Socket deadlocks if no HELLO is received
Summary
If the WebSocket connection to Discord dies and no OP 10 (HELLO) is ever received, the client will deadlock when reconnecting.
Details
As per @Quahu, the client will never reconnect if CloudFlare closes the WS connection with 1001 in rapid succession.
Before ConnectAsync
is called, the IDENTIFY semaphore is entered. Every subsequent ConnectAsync
call will wait for that semaphore to be released. When the WS connection receives OP 10, it sends IDENTIFY or RESUME (depending on session state), then sets off a delay of 5100ms which resets the semaphore. Now, if HELLO is never received, the semaphore is never reset.
The fix is to make sure the delay is set off even if the HELLO is not received.
Steps to reproduce
- Connect
- Cause CF to rapidly disconnect you with any code (make sure no HELLO is received)
- The client will no longer connect
Notes
The same deadlock might occur if the ConnectAsync
call throws for any reason. This might be tested by trying without internet at the time of connecting to WS (but after all initialization) happens.

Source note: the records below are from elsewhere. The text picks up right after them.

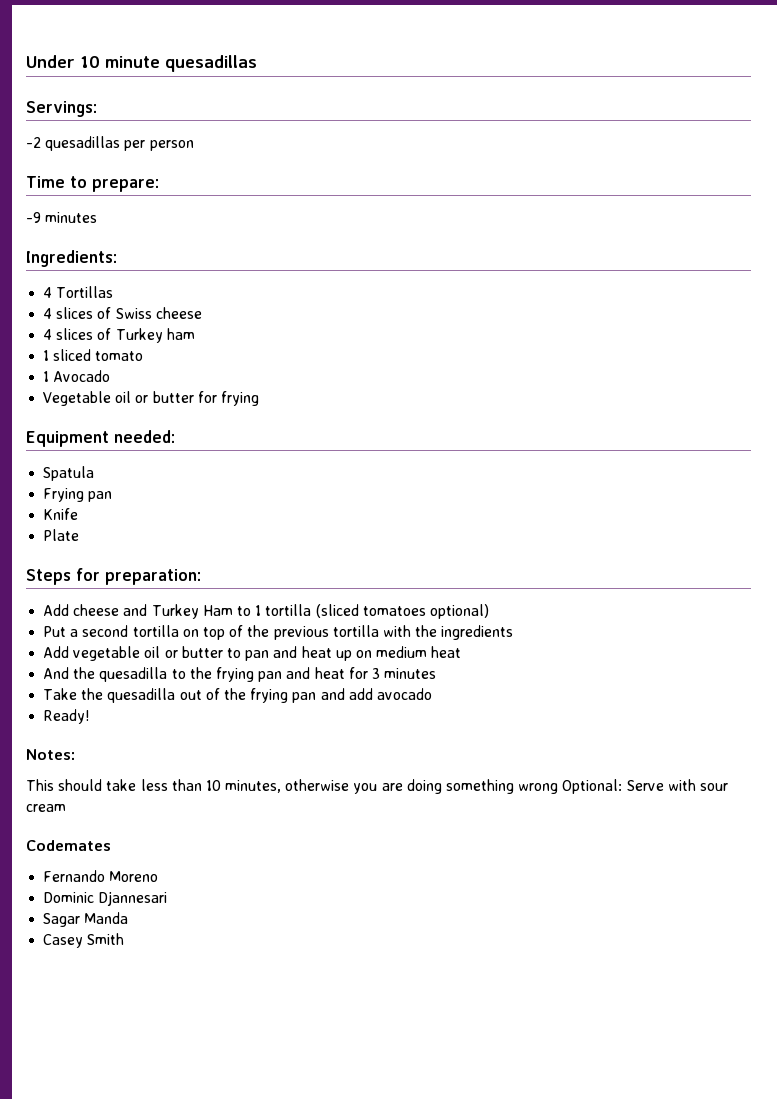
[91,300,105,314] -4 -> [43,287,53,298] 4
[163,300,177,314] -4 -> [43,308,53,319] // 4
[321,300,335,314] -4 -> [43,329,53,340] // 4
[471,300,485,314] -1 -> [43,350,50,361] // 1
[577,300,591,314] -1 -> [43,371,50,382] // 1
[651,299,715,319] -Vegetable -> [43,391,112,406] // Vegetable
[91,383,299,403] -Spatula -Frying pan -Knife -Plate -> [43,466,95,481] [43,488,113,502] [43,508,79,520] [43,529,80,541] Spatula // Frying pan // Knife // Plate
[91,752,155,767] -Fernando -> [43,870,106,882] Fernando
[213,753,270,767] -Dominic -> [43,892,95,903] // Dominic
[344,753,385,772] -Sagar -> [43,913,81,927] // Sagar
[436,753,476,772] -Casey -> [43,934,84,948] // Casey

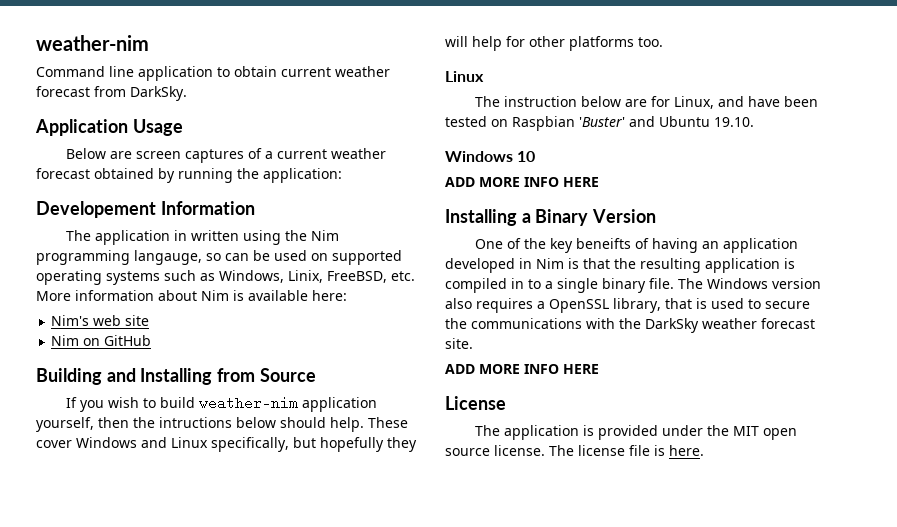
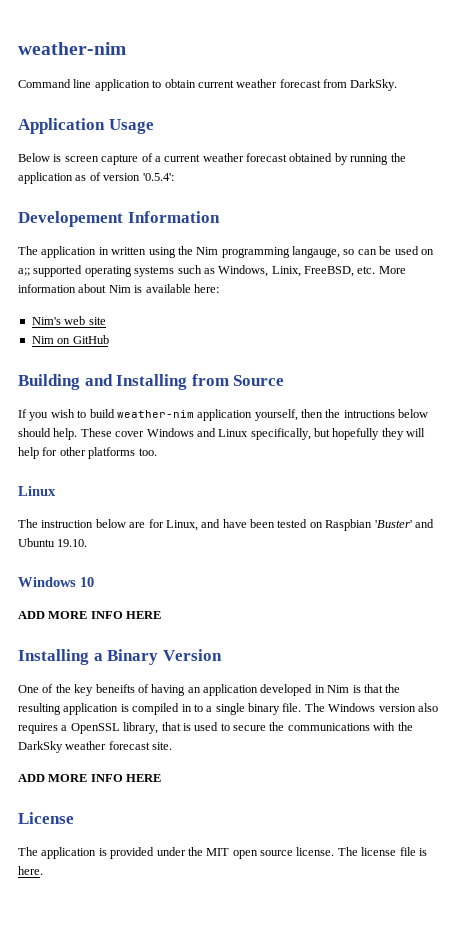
[109,149,244,163] are screen captures -> [53,154,139,165] is screen capture
[263,168,342,183] application: -> [18,172,174,184] application as of version '0.5.4':
(328, 257) none -> [18,268,30,276] a;;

There's also apparently a bug where OP 9 (INVALID SESSION) might be sent with d
indicating the session is resumable when it is, in fact, not (typically outages). This can potentially lead to deadlocks (however I have not yet ran into this, and my bot survived several outages). Foxbot implemented a "fix" in D.NET where OP 9 just starts a new session regardless of resumability.
This fix should be backported to 3.2.